COMENZÓ a llover de nuevo de una manera desastrosa; los días pasaban entre aguaceros y chubascos, con gran desesperación de los forasteros.
Por la noche, la plaza de Esedra, desde el balcón del hotel, presentaba un gran aspecto. Los arcos voltaicos reflejaban sus rayos brillantes en el suelo inundado de agua, y el surtidor de la fuente central tomaba, al ser herido por los haces de luz eléctrica, tonos azules y nacarados.
En el salón del hotel se repetían los bailes. Se protestaba alegremente del mal tiempo.
Poco antes de la mitad de la Cuaresma se presentó en el hotel una familia de París, compuesta por una señora con dos hijas y la señorita de compañía.

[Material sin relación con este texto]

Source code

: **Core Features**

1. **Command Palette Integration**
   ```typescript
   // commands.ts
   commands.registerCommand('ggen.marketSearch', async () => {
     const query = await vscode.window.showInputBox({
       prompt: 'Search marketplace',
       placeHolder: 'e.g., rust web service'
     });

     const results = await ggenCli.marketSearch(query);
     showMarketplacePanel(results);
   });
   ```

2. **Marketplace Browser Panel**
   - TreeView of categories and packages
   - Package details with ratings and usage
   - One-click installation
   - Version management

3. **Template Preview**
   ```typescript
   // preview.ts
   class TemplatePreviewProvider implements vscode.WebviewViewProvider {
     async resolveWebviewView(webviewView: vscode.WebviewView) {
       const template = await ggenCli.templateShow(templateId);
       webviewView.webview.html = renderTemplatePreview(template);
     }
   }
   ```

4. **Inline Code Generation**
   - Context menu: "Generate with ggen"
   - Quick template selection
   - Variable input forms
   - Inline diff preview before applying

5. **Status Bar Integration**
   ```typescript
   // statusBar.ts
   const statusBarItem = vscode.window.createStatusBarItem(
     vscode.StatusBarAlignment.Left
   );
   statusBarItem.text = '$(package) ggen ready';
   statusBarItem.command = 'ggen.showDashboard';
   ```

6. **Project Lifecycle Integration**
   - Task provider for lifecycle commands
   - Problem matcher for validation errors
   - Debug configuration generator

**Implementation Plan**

Esta familia podía considerársela como representación de la entente cordiale. La madre era francesa, viuda primero de un español, el señor Sandoval, con quien había tenido una hija, y viuda después de un inglés, el señor Dawson, con quien había tenido otra. Madama Dawson era una señora gruesa, imponente, con dos brillantes tremendos en las orejas y los trajes un tanto teatrales; la señorita de Sandoval, la hija mayor, tenía el tipo árabe, los ojos negros, la nariz corva, los labios pálidos, de color de rosa, y la sonrisa maligna, llena de misterio, como si revelara designios inquietos y diabólicos.
Para contraste, su hermanastra, la señorita Dawson, era el tipo perfecto de la inglesa grotesca de pelo de color de remolacha y cara pecosa.

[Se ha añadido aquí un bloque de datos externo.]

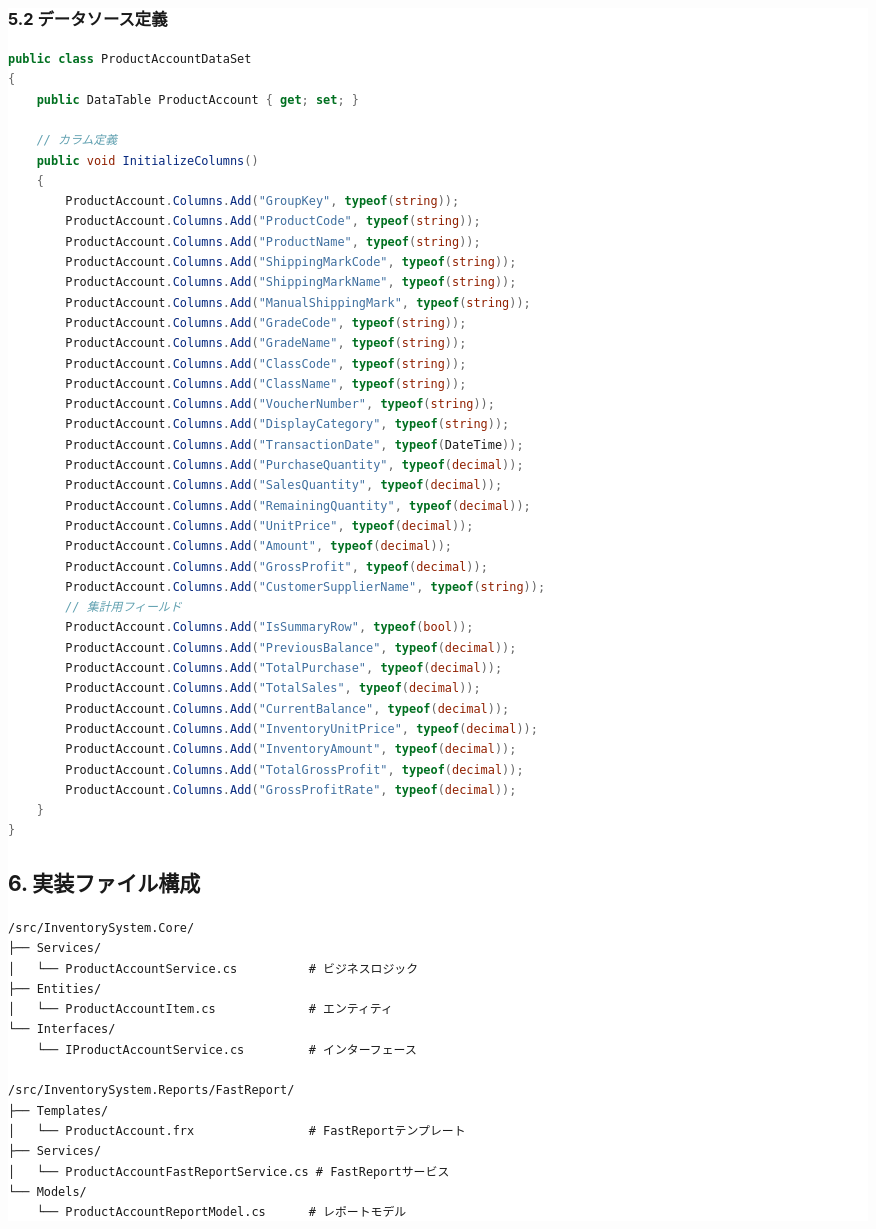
 ```xml
```

### 5.2 データソース定義

```csharp
public class ProductAccountDataSet
{
    public DataTable ProductAccount { get; set; }
    
    // カラム定義
    public void InitializeColumns()
    {
        ProductAccount.Columns.Add("GroupKey", typeof(string));
        ProductAccount.Columns.Add("ProductCode", typeof(string));
        ProductAccount.Columns.Add("ProductName", typeof(string));
        ProductAccount.Columns.Add("ShippingMarkCode", typeof(string));
        ProductAccount.Columns.Add("ShippingMarkName", typeof(string));
        ProductAccount.Columns.Add("ManualShippingMark", typeof(string));
        ProductAccount.Columns.Add("GradeCode", typeof(string));
        ProductAccount.Columns.Add("GradeName", typeof(string));
        ProductAccount.Columns.Add("ClassCode", typeof(string));
        ProductAccount.Columns.Add("ClassName", typeof(string));
        ProductAccount.Columns.Add("VoucherNumber", typeof(string));
        ProductAccount.Columns.Add("DisplayCategory", typeof(string));
        ProductAccount.Columns.Add("TransactionDate", typeof(DateTime));
        ProductAccount.Columns.Add("PurchaseQuantity", typeof(decimal));
        ProductAccount.Columns.Add("SalesQuantity", typeof(decimal));
        ProductAccount.Columns.Add("RemainingQuantity", typeof(decimal));
        ProductAccount.Columns.Add("UnitPrice", typeof(decimal));
        ProductAccount.Columns.Add("Amount", typeof(decimal));
        ProductAccount.Columns.Add("GrossProfit", typeof(decimal));
        ProductAccount.Columns.Add("CustomerSupplierName", typeof(string));
        // 集計用フィールド
        ProductAccount.Columns.Add("IsSummaryRow", typeof(bool));
        ProductAccount.Columns.Add("PreviousBalance", typeof(decimal));
        ProductAccount.Columns.Add("TotalPurchase", typeof(decimal));
        ProductAccount.Columns.Add("TotalSales", typeof(decimal));
        ProductAccount.Columns.Add("CurrentBalance", typeof(decimal));
        ProductAccount.Columns.Add("InventoryUnitPrice", typeof(decimal));
        ProductAccount.Columns.Add("InventoryAmount", typeof(decimal));
        ProductAccount.Columns.Add("TotalGrossProfit", typeof(decimal));
        ProductAccount.Columns.Add("GrossProfitRate", typeof(decimal));
    }
}
```

## 6. 実装ファイル構成

```
/src/InventorySystem.Core/
├── Services/
│   └── ProductAccountService.cs          # ビジネスロジック
├── Entities/
│   └── ProductAccountItem.cs             # エンティティ
└── Interfaces/
    └── IProductAccountService.cs         # インターフェース

/src/InventorySystem.Reports/FastReport/
├── Templates/
│   └── ProductAccount.frx                # FastReportテンプレート
├── Services/
│   └── ProductAccountFastReportService.cs # FastReportサービス
└── Models/
    └── ProductAccountReportModel.cs      # レポートモデル
```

La institutriz, señorita Cadet, no tenía nada de bonita; pero era alegre y vivaracha.
Las cuatro mujeres, sentadas en medio del comedor, un poco secas, un poco displicentes, parecían desafiar, sobre todo los primeros días, a los que quisieran acercarse a ellas; contestaban con frialdad a los saludos ceremoniosos de los demás, y en los bailes ninguna de ellas quería tomar parte.

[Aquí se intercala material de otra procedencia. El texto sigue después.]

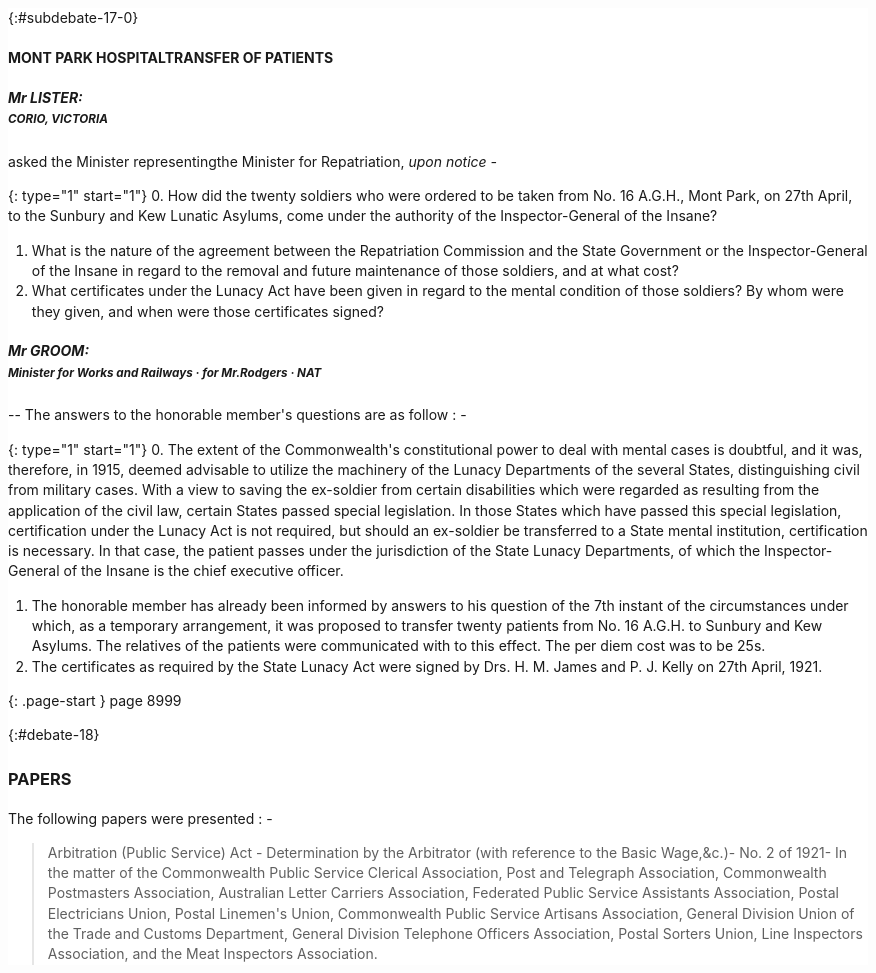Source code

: {:#subdebate-17-0}
#### MONT PARK HOSPITALTRANSFER OF PATIENTS

##### Mr LISTER:<br><small class="text-muted">CORIO, VICTORIA</small>

asked the Minister representingthe Minister for Repatriation,  *upon notice -* 

{: type="1" start="1"}
0. How did the twenty soldiers who were ordered to be taken from No. 16 A.G.H., Mont Park, on 27th April, to the Sunbury and Kew Lunatic Asylums, come under the authority of the Inspector-General of the Insane? 
1. What is the nature of the agreement between the Repatriation Commission and the State Government or the Inspector-General of the Insane in regard to the removal and future maintenance of those soldiers, and at what cost? 
2. What certificates under the Lunacy Act have been given in regard to the mental condition of those soldiers? By whom were they given, and when were those certificates signed? 

##### Mr GROOM:<br><small class="text-muted">Minister for Works and Railways &middot; for Mr.Rodgers &middot; NAT</small>

-- The answers to the honorable member's questions are as follow :  - 

{: type="1" start="1"}
0. The extent of the Commonwealth's constitutional power to deal with mental cases is doubtful, and it was, therefore, in 1915, deemed advisable to utilize the machinery of the Lunacy Departments of the several States, distinguishing civil from military cases. With a view to saving the ex-soldier from certain disabilities which were regarded as resulting from the application of the civil law, certain States passed special legislation. In those States which have passed this special legislation, certification under the Lunacy Act is not required, but should an ex-soldier be transferred to a State mental institution, certification is necessary. In that case, the patient passes under the jurisdiction of the State Lunacy Departments, of which the Inspector-General of the Insane is the chief executive officer. 
1. The honorable member has already been informed by answers to his question of the 7th instant of the circumstances under which, as a temporary arrangement, it was proposed to transfer twenty patients from No. 16 A.G.H. to Sunbury and Kew Asylums. The relatives of the patients were communicated with to this effect. The per diem cost was to be 25s. 
2. The certificates as required by the State Lunacy Act were signed by Drs. H. M. James and P. J. Kelly on 27th April, 1921. 

{: .page-start }
page 8999

{:#debate-18}
### PAPERS

The following papers were presented :  - 

  >Arbitration (Public Service) Act - Determination by the Arbitrator (with reference to the Basic Wage,&amp;c.)- No. 2 of 1921- In the matter of the Commonwealth Public Service Clerical Association, Post and Telegraph Association, Commonwealth Postmasters Association, Australian Letter Carriers Association, Federated Public Service Assistants Association, Postal Electricians Union, Postal Linemen's Union, Commonwealth Public Service Artisans Association, General Division Union of the Trade and Customs Department, General Division Telephone Officers Association, Postal Sorters Union, Line Inspectors Association, and the Meat Inspectors Association.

El bello signor Carminatti dirigió miradas incendiarias a la señorita de Sandoval; pero como esta se mostraba esquiva, una noche, al salir la familia Dawson del comedor, el napolitano dijo, señalando a las damas:
—I protestanti della simpatía.
César celebró la frase, porque estaba bien, y supuso que Carminatti consideraba a aquellas señoras protestantes de la simpatía, porque no se daban cuenta de las gracias que él desplegaba en su obsequio.